- 本文 -
****

子供の泣き顔 ヘスス・ロハス(ベネズエラ) ボクシング選手名鑑ピックアップ! 2015/11/07

子供の泣き顔 ヘスス・ロハス(ベネズエラ) ボクシング選手名鑑ピックアップ! 2015/11/07
 
 
 

さてさて、前回はヘスス・ロハス(ベネズエラ)が世界戦で転んでは
世界ランカーの強豪たちを退け、何度も何度も世界戦に挑む…そんなロハス冬の時代を書きました。

今日は彼の数えること6度目の世界戦からです。
 
 

WBAラテンアメリカ王者として挑戦した世界戦。
相手は…ヨックタイ・シスオー(タイ)からベルトを奪っていた日本の飯田 覚士(緑)

本来、ロハスがかつて下したピューマ 渡久地(協栄)が飯田に挑戦する予定でしたが、
渡久地に脳梗塞の疑いがあるとされ、試合はキャンセル。

****

- 提供項目 -
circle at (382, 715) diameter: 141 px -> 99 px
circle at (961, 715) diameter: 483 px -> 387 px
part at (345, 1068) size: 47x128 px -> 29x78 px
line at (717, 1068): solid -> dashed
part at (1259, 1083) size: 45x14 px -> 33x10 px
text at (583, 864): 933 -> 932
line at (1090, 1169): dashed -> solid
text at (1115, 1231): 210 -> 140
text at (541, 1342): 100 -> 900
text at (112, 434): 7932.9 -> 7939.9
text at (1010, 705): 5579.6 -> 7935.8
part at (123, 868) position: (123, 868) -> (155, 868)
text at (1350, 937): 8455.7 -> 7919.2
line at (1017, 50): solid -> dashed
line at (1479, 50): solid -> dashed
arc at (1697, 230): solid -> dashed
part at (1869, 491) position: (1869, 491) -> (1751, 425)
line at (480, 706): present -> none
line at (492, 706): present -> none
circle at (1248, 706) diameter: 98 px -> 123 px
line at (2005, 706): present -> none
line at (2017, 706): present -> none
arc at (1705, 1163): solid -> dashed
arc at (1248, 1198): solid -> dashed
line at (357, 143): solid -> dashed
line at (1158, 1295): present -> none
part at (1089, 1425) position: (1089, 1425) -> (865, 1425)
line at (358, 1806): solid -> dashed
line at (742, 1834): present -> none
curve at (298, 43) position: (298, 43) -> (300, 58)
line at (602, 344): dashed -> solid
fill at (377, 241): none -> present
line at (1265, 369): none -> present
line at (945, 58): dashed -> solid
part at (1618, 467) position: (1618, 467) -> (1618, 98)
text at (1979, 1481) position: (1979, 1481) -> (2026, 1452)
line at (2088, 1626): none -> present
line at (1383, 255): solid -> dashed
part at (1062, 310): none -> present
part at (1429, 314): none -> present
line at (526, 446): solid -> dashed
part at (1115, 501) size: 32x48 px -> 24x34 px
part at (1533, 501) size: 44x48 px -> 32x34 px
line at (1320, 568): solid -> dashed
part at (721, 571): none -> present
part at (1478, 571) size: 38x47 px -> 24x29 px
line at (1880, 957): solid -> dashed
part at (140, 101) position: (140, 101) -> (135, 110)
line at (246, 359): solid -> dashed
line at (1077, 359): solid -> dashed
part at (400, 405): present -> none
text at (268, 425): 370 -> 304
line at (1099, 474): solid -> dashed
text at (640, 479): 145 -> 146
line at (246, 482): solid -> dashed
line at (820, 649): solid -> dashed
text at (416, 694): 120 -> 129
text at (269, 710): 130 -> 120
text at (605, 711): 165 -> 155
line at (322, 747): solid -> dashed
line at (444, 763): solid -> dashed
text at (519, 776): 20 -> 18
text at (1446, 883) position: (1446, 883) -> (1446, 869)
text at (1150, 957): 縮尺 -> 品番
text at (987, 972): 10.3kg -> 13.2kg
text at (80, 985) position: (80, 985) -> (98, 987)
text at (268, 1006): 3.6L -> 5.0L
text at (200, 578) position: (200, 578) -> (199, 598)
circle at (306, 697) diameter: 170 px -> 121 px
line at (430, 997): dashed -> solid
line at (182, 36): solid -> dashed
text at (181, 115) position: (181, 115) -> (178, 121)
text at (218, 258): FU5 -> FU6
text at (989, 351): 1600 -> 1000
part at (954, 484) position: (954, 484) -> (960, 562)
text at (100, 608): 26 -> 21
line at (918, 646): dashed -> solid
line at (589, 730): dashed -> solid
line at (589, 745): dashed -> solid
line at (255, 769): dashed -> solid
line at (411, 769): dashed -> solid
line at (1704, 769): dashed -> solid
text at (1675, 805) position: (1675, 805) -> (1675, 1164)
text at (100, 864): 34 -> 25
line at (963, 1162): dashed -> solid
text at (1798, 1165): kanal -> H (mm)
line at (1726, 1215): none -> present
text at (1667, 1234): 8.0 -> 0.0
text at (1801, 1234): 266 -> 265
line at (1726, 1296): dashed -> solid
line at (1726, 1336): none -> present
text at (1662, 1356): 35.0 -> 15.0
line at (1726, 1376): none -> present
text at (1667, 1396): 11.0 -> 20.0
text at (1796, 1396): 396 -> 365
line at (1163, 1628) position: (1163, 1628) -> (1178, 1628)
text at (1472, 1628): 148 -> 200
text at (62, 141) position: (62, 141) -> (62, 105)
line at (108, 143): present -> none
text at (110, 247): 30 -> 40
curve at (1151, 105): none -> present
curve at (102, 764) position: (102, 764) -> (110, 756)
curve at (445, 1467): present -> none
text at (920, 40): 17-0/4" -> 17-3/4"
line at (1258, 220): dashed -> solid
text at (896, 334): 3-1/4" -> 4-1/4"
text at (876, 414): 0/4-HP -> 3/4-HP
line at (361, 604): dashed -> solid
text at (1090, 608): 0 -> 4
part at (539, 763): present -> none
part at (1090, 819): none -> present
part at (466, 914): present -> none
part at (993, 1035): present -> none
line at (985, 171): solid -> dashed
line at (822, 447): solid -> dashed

****

- 指示 -
ヘスス・ロハスについての本文を、最初から最後まで一字も変えずに書き写してください。

- 解答 -
子供の泣き顔 ヘスス・ロハス(ベネズエラ) ボクシング選手名鑑ピックアップ! 2015/11/07

子供の泣き顔 ヘスス・ロハス(ベネズエラ) ボクシング選手名鑑ピックアップ! 2015/11/07
 
 
 

さてさて、前回はヘスス・ロハス(ベネズエラ)が世界戦で転んでは
世界ランカーの強豪たちを退け、何度も何度も世界戦に挑む…そんなロハス冬の時代を書きました。

今日は彼の数えること6度目の世界戦からです。
 
 

WBAラテンアメリカ王者として挑戦した世界戦。
相手は…ヨックタイ・シスオー(タイ)からベルトを奪っていた日本の飯田 覚士(緑)

本来、ロハスがかつて下したピューマ 渡久地(協栄)が飯田に挑戦する予定でしたが、
渡久地に脳梗塞の疑いがあるとされ、試合はキャンセル。